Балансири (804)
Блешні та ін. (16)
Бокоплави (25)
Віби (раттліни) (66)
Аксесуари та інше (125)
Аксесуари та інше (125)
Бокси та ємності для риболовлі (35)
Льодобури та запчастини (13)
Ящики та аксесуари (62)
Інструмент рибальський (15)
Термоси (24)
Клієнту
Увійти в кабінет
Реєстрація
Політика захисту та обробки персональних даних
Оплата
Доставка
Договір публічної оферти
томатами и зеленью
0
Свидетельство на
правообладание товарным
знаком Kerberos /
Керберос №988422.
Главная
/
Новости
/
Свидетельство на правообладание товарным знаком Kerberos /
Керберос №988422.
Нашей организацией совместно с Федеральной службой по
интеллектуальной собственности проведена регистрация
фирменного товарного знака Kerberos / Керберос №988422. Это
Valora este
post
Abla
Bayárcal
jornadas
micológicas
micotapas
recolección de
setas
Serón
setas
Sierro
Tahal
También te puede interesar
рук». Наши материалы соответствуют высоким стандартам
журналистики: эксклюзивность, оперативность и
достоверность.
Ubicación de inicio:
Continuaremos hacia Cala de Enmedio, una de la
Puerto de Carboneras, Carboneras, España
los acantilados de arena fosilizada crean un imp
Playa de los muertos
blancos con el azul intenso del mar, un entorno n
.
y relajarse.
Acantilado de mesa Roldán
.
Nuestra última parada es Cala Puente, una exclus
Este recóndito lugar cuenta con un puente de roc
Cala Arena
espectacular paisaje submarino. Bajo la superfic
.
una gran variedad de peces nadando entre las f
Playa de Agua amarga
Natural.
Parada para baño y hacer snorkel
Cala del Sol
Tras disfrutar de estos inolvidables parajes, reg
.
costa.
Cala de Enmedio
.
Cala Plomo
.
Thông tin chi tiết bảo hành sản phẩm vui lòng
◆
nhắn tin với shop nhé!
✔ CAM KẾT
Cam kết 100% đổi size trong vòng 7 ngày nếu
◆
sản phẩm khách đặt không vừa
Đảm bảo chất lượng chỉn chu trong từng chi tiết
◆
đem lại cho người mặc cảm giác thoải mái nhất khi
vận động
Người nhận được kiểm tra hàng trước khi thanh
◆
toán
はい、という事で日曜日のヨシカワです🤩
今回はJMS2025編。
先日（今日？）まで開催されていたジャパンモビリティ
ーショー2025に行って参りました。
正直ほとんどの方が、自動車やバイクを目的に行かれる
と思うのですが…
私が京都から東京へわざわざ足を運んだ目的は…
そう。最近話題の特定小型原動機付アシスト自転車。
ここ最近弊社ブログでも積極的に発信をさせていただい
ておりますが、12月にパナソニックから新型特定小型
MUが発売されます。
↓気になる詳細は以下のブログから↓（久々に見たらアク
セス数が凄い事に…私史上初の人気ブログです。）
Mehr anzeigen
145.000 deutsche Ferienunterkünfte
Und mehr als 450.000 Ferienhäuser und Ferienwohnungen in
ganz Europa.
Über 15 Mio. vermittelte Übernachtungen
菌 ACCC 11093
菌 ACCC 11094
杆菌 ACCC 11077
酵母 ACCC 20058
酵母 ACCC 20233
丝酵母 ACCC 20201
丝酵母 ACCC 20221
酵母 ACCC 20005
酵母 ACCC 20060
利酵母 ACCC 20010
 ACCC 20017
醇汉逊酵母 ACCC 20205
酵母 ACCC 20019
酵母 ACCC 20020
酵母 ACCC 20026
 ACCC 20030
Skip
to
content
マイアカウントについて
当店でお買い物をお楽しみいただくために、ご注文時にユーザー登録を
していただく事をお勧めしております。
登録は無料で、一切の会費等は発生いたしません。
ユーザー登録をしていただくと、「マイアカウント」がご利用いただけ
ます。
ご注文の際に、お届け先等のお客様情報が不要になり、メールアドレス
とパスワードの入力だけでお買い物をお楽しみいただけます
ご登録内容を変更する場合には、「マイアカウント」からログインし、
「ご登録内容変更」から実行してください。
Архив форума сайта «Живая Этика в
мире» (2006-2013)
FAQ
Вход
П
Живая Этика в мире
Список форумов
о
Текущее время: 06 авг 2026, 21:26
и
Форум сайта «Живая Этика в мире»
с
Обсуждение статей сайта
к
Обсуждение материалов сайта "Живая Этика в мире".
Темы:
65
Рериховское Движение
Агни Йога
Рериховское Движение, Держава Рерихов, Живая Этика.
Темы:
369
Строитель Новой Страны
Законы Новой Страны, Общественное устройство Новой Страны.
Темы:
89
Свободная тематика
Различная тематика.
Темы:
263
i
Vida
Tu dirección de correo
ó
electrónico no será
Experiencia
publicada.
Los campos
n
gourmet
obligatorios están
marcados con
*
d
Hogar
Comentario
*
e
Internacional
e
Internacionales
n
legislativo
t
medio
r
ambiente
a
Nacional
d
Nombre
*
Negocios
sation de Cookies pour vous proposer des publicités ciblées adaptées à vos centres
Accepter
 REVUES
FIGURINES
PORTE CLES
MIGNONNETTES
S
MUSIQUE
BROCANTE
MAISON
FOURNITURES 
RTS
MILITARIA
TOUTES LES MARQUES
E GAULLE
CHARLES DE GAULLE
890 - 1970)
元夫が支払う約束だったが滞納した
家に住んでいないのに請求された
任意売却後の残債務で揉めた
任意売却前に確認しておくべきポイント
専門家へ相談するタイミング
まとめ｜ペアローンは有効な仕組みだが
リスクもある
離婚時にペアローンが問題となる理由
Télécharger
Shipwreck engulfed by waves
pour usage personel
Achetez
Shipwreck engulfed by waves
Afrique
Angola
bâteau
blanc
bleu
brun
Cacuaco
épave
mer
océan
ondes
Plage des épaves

Exercise instructions: List every line above that contains the word "правообладание", copying each one in full.

Exercise result:
правообладание товарным
Свидетельство на правообладание товарным знаком Kerberos /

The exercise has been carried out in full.